EXTRACT PROVIDED:
- - - -
Tuesday 11 December 2018

Ministers scramble to defend VAT hike on tourism industry

  

Shane Ross
Shane Ross

Cormac McQuinn and Paul Melia

A series of ministers scrambled to defend the 50pc hike in VAT on the tourism sector amid outrage in the industry at the budget measure that will raise €466m.

Representatives of hotels and restaurants have claimed rural businesses will be worst-hit and Tourism Minister Shane Ross has faced calls for his resignation.

Mr Ross insisted he had fought against moves to return the VAT rate to 13.5pc and sought to placate critics pointing to extra funding he says he secured to help the tourism industry.

Meanwhile Business Minister Heather Humphreys said the reduced 9pc VAT rate brought in to help the tourism industry during the economic crisis was always intended to be a temporary measure. She pointed to other supports in the budget for businesses in the regions.

Junior minister John Halligan said the reduced rate had helped create 69,000 jobs in the hospitality sector and this was "way ahead of what was expected".

Mr Ross has borne the brunt of the criticism of the budget move that freed up significant revenue for tax cuts and spending measures elsewhere.
- - - -
Source data:

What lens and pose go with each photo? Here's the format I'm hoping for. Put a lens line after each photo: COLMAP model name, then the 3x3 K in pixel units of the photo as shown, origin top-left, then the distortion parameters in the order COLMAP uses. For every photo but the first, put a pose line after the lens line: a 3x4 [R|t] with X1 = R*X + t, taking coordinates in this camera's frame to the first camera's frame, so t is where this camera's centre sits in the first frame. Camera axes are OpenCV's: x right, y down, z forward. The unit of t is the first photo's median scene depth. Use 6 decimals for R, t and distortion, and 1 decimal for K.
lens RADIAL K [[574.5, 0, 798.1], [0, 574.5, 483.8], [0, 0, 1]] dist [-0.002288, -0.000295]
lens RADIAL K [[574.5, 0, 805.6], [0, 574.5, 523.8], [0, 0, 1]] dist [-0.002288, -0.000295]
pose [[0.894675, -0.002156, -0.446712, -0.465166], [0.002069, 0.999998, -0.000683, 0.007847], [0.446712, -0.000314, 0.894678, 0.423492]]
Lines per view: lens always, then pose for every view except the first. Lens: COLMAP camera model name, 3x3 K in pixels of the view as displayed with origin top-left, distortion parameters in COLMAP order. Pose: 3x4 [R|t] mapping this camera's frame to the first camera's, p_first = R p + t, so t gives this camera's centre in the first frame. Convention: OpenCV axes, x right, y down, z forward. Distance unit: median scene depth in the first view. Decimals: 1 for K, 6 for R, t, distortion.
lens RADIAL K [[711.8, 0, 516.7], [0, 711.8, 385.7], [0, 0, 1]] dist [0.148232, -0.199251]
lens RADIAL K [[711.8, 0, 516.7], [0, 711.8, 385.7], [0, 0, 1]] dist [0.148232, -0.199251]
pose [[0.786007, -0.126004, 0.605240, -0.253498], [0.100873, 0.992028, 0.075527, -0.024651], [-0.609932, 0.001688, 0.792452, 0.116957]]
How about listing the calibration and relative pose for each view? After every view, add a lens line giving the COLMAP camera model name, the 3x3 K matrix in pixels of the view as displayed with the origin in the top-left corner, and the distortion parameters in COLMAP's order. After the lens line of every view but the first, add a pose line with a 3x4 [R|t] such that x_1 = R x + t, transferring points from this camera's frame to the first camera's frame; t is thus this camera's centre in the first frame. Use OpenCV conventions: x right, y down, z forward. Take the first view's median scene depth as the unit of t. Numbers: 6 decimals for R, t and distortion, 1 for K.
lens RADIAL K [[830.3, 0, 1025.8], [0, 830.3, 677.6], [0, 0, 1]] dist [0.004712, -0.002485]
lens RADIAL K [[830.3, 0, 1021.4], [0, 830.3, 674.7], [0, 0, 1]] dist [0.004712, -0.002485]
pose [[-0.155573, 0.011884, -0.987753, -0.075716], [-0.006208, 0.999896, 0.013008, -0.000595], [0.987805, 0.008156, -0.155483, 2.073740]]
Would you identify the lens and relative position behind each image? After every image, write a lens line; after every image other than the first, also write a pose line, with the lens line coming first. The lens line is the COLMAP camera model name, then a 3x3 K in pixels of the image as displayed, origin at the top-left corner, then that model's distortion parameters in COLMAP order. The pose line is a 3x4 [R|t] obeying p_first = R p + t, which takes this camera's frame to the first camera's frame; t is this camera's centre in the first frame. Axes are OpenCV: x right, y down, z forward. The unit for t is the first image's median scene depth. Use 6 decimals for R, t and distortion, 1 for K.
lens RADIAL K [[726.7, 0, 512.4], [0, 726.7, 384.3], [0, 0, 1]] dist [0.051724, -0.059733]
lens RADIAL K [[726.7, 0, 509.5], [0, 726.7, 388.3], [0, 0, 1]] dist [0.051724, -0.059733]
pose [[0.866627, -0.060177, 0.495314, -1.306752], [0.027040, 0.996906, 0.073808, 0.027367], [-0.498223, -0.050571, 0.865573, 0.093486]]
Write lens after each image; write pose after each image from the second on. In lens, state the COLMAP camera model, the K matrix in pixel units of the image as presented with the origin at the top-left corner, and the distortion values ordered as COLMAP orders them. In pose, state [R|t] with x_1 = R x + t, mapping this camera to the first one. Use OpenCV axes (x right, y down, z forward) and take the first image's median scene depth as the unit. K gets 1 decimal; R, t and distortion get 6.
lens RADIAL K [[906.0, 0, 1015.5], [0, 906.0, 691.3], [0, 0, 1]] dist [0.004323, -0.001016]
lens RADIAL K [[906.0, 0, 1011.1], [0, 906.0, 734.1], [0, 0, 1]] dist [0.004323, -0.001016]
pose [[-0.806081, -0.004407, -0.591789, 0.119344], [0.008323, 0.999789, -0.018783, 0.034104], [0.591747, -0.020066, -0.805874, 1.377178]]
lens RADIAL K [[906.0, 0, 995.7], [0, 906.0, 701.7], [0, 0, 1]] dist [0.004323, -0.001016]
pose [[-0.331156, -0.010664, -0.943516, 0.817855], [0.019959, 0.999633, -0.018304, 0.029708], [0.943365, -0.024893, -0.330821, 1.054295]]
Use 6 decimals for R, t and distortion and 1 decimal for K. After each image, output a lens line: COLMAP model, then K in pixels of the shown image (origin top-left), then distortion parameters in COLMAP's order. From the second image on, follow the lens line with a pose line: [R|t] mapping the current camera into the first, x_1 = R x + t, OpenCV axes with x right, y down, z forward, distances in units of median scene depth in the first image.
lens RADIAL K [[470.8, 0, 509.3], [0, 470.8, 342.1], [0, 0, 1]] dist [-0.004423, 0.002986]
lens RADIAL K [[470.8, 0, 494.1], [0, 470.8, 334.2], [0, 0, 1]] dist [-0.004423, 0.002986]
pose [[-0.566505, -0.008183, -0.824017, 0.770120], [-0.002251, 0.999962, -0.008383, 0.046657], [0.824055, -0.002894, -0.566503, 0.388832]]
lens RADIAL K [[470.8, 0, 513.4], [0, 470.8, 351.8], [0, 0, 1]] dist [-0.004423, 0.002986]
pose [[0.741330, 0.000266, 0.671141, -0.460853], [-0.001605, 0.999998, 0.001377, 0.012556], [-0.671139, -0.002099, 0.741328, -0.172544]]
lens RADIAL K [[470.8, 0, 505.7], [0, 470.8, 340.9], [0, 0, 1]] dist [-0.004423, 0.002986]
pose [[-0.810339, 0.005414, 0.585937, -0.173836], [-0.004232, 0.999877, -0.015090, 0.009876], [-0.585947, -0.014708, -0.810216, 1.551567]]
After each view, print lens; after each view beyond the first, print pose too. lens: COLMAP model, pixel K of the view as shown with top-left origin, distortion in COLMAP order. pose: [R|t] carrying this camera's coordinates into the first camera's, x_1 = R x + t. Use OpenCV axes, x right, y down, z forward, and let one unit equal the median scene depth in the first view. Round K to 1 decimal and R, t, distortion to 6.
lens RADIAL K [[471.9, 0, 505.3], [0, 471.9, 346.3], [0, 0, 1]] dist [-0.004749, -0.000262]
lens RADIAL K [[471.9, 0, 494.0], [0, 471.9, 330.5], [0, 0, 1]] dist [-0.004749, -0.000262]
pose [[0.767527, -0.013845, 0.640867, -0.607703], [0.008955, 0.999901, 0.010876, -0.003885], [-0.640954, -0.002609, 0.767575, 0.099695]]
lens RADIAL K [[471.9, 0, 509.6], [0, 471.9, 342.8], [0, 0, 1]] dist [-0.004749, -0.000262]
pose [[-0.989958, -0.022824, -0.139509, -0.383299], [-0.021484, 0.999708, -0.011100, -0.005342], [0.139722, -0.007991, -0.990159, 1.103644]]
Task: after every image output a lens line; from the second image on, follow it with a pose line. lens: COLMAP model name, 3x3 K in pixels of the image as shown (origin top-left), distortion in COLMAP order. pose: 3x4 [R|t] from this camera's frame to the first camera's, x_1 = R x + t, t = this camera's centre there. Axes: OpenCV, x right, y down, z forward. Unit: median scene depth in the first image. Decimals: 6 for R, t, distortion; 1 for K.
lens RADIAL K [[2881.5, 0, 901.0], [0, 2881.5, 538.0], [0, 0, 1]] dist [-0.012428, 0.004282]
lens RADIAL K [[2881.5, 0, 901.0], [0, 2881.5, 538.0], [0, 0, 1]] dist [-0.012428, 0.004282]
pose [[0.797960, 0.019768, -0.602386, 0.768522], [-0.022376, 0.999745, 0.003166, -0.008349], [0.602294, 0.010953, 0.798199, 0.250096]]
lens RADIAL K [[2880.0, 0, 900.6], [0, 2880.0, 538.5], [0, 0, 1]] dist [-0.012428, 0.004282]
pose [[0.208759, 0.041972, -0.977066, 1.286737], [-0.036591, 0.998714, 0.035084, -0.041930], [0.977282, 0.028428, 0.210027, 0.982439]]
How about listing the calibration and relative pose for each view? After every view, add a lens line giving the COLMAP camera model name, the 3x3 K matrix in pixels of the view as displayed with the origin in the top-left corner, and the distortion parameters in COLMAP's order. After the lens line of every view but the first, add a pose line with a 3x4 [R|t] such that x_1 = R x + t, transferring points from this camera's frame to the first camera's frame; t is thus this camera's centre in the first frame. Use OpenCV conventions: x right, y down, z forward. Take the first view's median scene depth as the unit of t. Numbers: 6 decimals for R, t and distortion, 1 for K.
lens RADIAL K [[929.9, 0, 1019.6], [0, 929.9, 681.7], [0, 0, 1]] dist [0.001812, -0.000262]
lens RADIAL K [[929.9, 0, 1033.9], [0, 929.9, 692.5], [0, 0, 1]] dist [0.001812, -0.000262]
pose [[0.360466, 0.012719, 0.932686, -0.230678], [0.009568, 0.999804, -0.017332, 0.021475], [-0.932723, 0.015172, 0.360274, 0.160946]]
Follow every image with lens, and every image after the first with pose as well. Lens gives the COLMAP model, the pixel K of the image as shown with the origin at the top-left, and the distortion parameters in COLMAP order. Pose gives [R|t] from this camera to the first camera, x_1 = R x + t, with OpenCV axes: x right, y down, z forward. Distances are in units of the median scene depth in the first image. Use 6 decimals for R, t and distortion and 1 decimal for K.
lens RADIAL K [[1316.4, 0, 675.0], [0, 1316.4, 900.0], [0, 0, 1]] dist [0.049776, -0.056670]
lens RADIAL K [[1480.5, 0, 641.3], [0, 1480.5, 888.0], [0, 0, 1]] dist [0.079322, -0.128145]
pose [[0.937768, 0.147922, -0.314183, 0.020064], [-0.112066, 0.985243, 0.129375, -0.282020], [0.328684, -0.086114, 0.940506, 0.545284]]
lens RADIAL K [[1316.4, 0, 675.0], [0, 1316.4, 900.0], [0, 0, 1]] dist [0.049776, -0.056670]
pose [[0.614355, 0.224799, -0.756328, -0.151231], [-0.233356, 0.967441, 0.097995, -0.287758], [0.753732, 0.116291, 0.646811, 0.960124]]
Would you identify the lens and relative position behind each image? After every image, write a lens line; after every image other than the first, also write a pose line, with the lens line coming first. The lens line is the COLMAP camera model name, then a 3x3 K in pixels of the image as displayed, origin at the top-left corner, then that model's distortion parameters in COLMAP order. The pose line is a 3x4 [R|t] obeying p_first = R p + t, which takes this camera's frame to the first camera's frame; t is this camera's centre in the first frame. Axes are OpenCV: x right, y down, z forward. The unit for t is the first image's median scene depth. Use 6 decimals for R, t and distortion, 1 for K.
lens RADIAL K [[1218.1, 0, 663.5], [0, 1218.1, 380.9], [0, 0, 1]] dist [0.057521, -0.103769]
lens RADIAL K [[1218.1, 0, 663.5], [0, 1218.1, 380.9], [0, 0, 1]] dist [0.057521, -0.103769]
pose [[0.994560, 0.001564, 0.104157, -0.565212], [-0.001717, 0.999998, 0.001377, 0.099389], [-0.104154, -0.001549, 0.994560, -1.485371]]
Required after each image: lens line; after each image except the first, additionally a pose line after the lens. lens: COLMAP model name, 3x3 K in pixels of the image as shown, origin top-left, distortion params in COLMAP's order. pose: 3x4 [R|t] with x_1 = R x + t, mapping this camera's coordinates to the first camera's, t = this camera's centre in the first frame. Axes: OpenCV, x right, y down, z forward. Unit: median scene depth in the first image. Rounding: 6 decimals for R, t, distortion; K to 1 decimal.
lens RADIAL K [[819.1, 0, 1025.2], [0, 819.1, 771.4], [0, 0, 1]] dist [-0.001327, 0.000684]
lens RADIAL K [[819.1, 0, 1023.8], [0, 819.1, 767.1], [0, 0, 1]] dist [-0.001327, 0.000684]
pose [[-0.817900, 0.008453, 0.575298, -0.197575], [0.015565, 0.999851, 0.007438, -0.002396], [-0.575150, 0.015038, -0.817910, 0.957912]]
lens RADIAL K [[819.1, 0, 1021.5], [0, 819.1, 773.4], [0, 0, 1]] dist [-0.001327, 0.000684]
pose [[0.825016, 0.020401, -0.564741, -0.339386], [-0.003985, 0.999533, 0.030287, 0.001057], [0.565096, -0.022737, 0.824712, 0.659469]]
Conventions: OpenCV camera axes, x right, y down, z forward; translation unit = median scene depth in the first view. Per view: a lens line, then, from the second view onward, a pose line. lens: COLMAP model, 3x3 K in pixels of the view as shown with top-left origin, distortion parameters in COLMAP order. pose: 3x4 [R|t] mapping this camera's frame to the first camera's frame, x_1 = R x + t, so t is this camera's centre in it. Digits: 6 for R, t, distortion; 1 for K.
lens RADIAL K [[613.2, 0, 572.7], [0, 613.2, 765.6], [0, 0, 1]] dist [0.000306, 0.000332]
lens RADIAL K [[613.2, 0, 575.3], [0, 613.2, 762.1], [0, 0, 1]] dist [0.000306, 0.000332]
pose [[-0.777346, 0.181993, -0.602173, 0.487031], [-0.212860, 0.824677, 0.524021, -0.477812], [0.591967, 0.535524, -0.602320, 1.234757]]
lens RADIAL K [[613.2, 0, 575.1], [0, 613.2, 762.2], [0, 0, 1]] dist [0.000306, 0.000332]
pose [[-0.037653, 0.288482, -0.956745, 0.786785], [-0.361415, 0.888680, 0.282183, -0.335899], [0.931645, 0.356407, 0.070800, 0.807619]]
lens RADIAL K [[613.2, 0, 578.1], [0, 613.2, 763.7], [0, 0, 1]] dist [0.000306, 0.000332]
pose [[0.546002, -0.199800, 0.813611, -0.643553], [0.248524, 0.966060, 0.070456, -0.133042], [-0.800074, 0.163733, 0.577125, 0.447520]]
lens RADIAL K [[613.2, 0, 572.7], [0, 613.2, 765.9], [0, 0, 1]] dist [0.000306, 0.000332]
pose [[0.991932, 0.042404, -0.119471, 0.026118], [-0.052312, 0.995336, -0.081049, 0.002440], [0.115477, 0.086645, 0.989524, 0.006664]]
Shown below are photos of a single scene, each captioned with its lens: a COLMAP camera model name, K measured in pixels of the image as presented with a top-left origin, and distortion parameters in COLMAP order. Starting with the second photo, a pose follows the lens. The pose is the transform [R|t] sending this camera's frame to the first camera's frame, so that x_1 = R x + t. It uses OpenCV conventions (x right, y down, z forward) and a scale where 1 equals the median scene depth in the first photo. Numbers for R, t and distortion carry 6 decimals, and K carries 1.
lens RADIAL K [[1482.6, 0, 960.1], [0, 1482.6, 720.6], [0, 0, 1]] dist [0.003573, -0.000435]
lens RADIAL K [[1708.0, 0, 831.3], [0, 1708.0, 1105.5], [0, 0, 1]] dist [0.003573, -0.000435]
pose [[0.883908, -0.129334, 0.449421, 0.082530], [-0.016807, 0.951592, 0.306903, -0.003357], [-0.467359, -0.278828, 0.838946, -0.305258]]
- - - -
TASKS TO COMPLETE:
1. According to the VAT article, how many jobs did John Halligan say the reduced rate had helped create in the hospitality sector?
2. Please extract from the VAT article the passage that begins at the words "A series of" and ends after "for his resignation.".
3. Translate this sentence from the VAT article into Spanish: "Representatives of hotels and restaurants have claimed rural businesses will be worst-hit and Tourism Minister Shane Ross has faced calls for his resignation."

ANSWERS FOR EACH ITEM:
1. 69,000 jobs.

2.
A series of ministers scrambled to defend the 50pc hike in VAT on the tourism sector amid outrage in the industry at the budget measure that will raise €466m.

Representatives of hotels and restaurants have claimed rural businesses will be worst-hit and Tourism Minister Shane Ross has faced calls for his resignation.

3. Representantes de hoteles y restaurantes han afirmado que las empresas rurales serán las más afectadas, y el ministro de Turismo, Shane Ross, se ha enfrentado a peticiones de dimisión.